Hate Speech Online: L’analisi di una tesi di Cagliari

La tesi di laurea di Simone Cherchi, redatta presso la Facoltà di Studi Umanistici dell’Università di Cagliari, affronta un tema di cruciale importanza per la società contemporanea: l’hate speech nell’era digitale.

L’elaborato, supervisionato dal docente Massimo Arcangeli, si propone di analizzare le dinamiche del discorso d’odio, non solo nella sua forma più esplicita, ma anche nelle sue insidiose manifestazioni implicite, spesso celate dietro una patina di apparente innocuità.

Cherchi inizia con una disamina concettuale dell’hate speech, definendolo come un insieme di espressioni volte a denigrare, offendere, minacciare o incitare all’odio verso individui o gruppi sulla base di caratteristiche personali o appartenenze identitarie.
Pur riconoscendo che il fenomeno non è nuovo, la tesi evidenzia come la pervasività dei social media abbia amplificato enormemente la sua portata e la sua velocità di propagazione, creando un ecosistema in cui il discorso d’odio può proliferare in modo virale.
L’analisi si concentra in particolare su tre casi di post pubblicati da Roberto Vannacci, figura politica di spicco e, all’epoca della tesi, vicesegretario federale della Lega per Salvini Premier, ed europarlamentare.

Questi esempi sono stati scelti per la loro capacità di illustrare le sfumature e le strategie che possono essere impiegate per veicolare messaggi d’odio in maniera sottile e, apparentemente, legale.
Il primo caso preso in esame riguarda un post in cui Vannacci commentava le dimissioni di Carola Rackete, attivista e comandante della nave Sea-Watch 3.
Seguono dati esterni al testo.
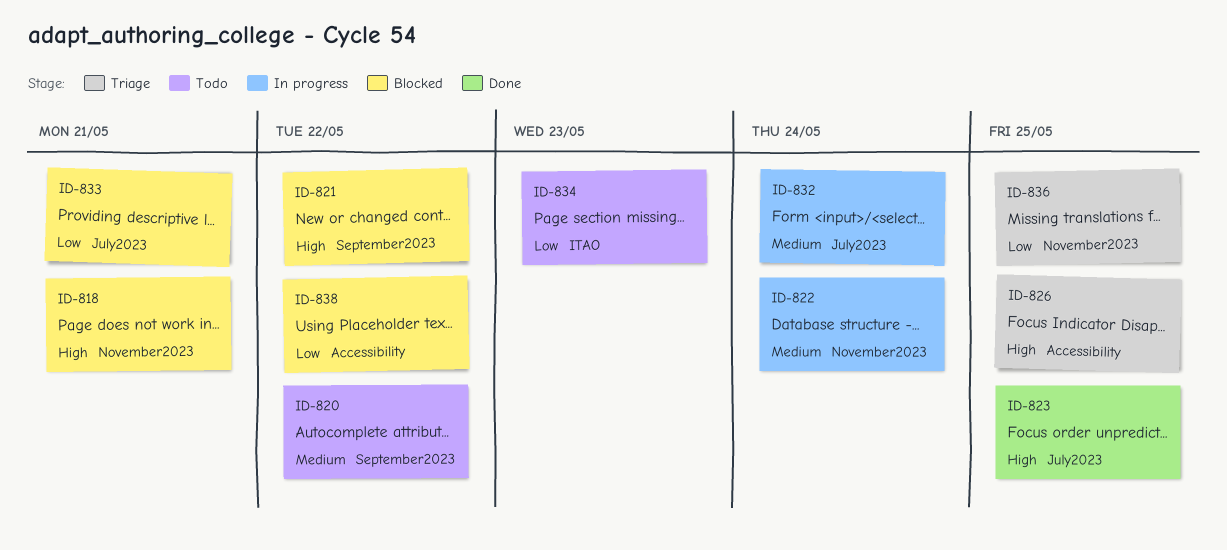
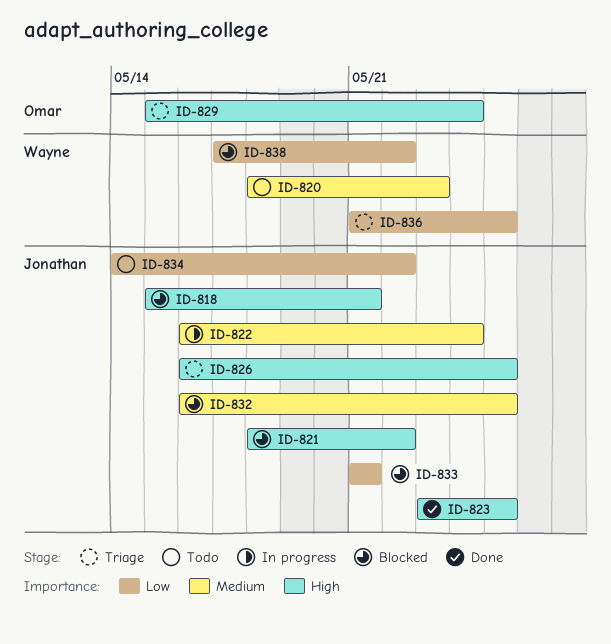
ID-820, due: May 22 -> May 23
ID-829: none -> present
ID-832, status: In progress -> Blocked
ID-832, due: May 24 -> May 25
ID-834, due: May 23 -> May 22

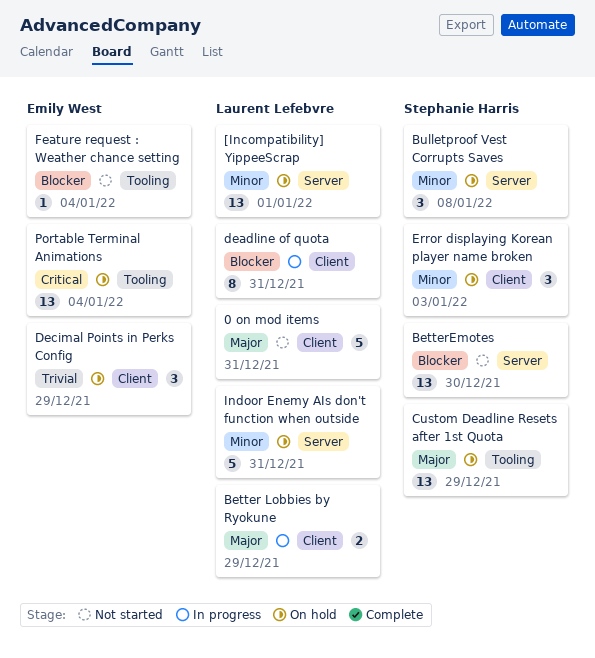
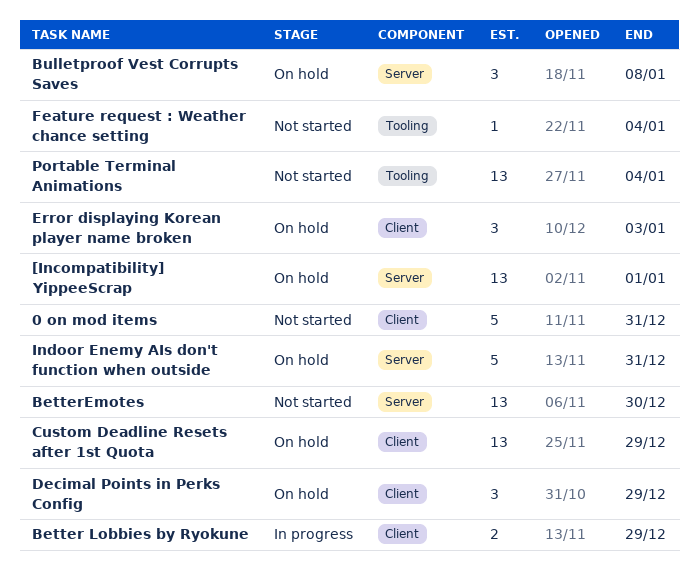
Custom Deadline Resets after 1st Quota, label: Tooling -> Client
deadline of quota: present -> none
Portable Terminal Animations, status: On hold -> Not started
Il post in sé, apparentemente un semplice commento, assume una connotazione problematica nell’uso di immagini.
Cherchi identifica questa pratica come un esempio di “linguaggio d’odio subdolo”: Vannacci, evitando la censura diretta di Meta, si serve di un dettaglio fisico – la peluria delle gambe di Rackete – per alimentare la derisione e la ridicolizzazione, bypassando i filtri algoritmici.
Questa scelta, a prima vista apparentemente innocua, si rivela una strategia volta a stimolare reazioni ostili nel suo elettorato, che prontamente si manifestano attraverso commenti denigratori e insulti diretti all’attivista.

La tesi distingue chiaramente tra due modalità di manifestazione dell’hate speech: il linguaggio d’odio subdolo, rappresentato dal post di Vannacci, che si presenta come un’opinione legittima, ma che in realtà contribuisce a normalizzare la discriminazione, e il linguaggio d’odio esplicito, incarnato dai commenti feroci che seguono il post, che rivelano l’ostilità e il pregiudizio di una parte del pubblico.
L’analisi prosegue con l’esame di ulteriori post di Vannacci, rivolti alla deputata Laura Boldrini e relativi a una manifestazione Lgbt, ulteriormente illustrando la tendenza del politico a utilizzare strategie comunicative ambigue e provocatorie.

La tesi di Simone Cherchi, come sottolineato dal relatore, costituisce un monito e un esempio di come sia fondamentale denunciare il linguaggio d’odio online, un fenomeno che ha raggiunto livelli senza precedenti.

L’elaborato mette in luce la responsabilità dei personaggi pubblici e delle istituzioni nell’utilizzo dei social media, evidenziando come le loro azioni possano avere un impatto diretto e pervasivo sulla società, incentivando reazioni aggressive e discriminatori.
La tesi ribadisce, con forza, che la diffusione di messaggi d’odio, anche se mascherati da opinioni personali, alimenta un clima di intolleranza e può avere conseguenze reali e dannose per le persone prese di mira.